JOB ITEM
Keep only the lines that hold the string "organismes", filtering out the rest of the entries below.

Dataset entries:
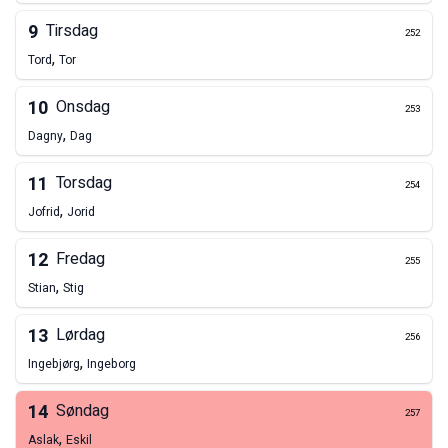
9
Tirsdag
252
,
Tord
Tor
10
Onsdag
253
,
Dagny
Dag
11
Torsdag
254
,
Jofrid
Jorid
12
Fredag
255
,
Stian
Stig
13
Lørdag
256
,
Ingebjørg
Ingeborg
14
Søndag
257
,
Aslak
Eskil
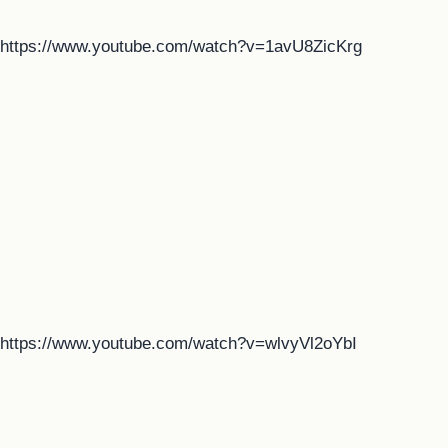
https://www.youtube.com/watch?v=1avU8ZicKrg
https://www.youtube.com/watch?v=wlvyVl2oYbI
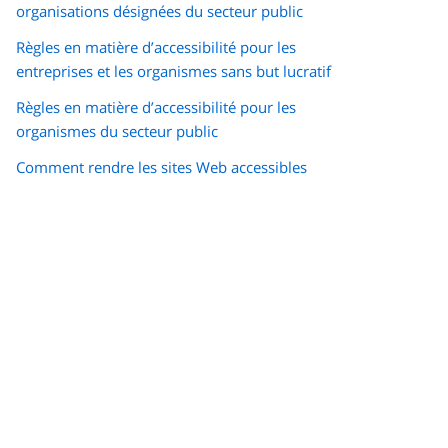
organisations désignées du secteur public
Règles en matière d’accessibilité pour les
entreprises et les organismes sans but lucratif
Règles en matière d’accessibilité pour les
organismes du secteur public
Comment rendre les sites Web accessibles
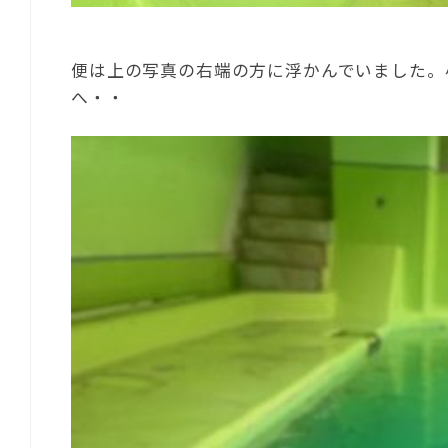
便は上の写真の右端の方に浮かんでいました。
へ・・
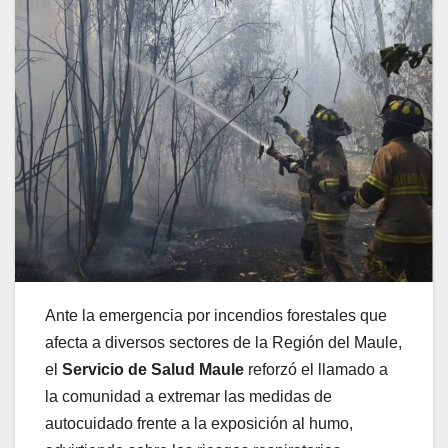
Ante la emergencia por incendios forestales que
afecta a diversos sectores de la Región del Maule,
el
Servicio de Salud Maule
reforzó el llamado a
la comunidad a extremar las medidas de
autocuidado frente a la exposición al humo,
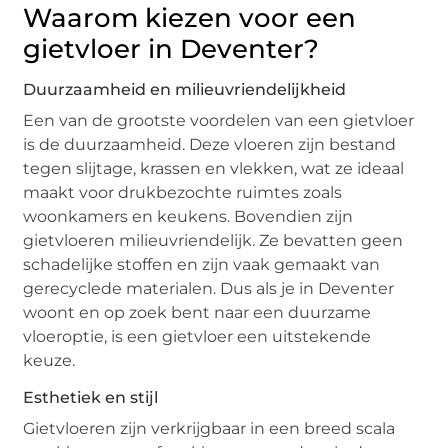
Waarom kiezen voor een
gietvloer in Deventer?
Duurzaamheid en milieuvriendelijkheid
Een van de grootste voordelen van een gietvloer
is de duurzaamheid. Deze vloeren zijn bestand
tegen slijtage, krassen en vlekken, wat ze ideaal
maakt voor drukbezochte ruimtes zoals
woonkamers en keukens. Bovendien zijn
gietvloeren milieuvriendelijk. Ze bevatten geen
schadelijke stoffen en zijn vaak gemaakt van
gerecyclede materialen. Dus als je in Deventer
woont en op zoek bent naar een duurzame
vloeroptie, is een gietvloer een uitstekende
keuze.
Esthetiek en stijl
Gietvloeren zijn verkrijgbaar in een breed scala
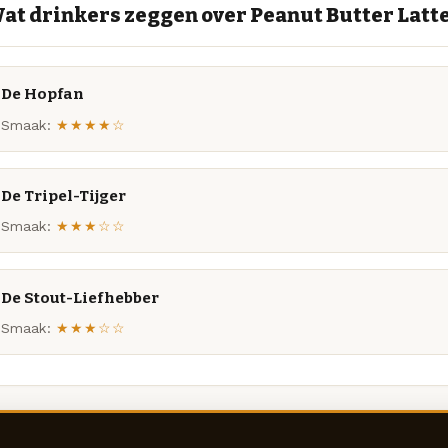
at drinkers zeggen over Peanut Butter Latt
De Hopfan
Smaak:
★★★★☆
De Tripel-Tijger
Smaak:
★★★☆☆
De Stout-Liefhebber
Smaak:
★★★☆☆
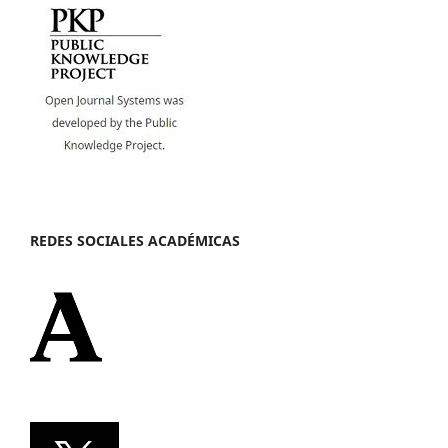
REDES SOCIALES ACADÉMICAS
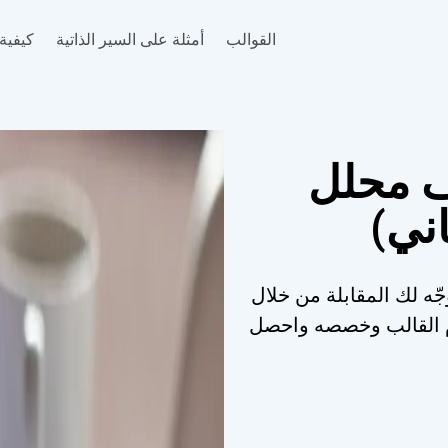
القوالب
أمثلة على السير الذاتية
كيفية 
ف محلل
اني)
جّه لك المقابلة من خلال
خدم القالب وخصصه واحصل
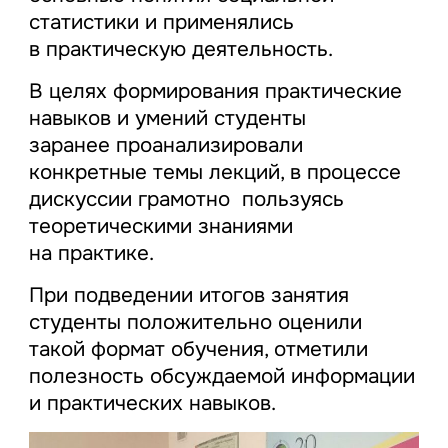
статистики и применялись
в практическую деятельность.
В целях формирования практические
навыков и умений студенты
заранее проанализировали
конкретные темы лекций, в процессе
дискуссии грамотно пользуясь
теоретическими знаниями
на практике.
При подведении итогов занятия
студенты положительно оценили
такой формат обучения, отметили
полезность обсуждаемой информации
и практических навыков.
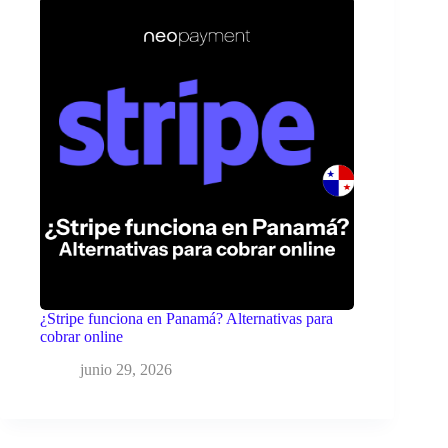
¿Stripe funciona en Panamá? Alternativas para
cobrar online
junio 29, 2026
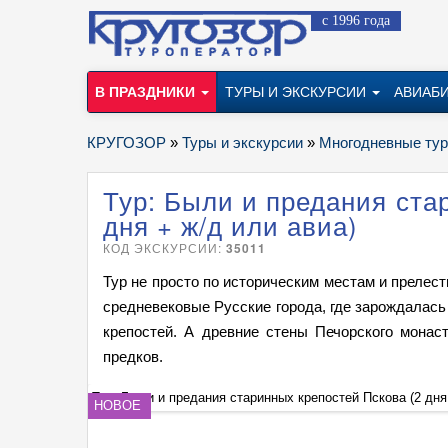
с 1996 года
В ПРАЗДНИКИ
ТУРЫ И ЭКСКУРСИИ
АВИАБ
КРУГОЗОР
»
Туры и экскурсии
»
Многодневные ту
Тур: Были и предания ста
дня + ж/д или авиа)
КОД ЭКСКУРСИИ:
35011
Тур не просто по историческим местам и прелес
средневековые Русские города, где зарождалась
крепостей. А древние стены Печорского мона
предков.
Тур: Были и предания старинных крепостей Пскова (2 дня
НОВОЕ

THE ANSWER
entreprises et les organismes sans but lucratif
organismes du secteur public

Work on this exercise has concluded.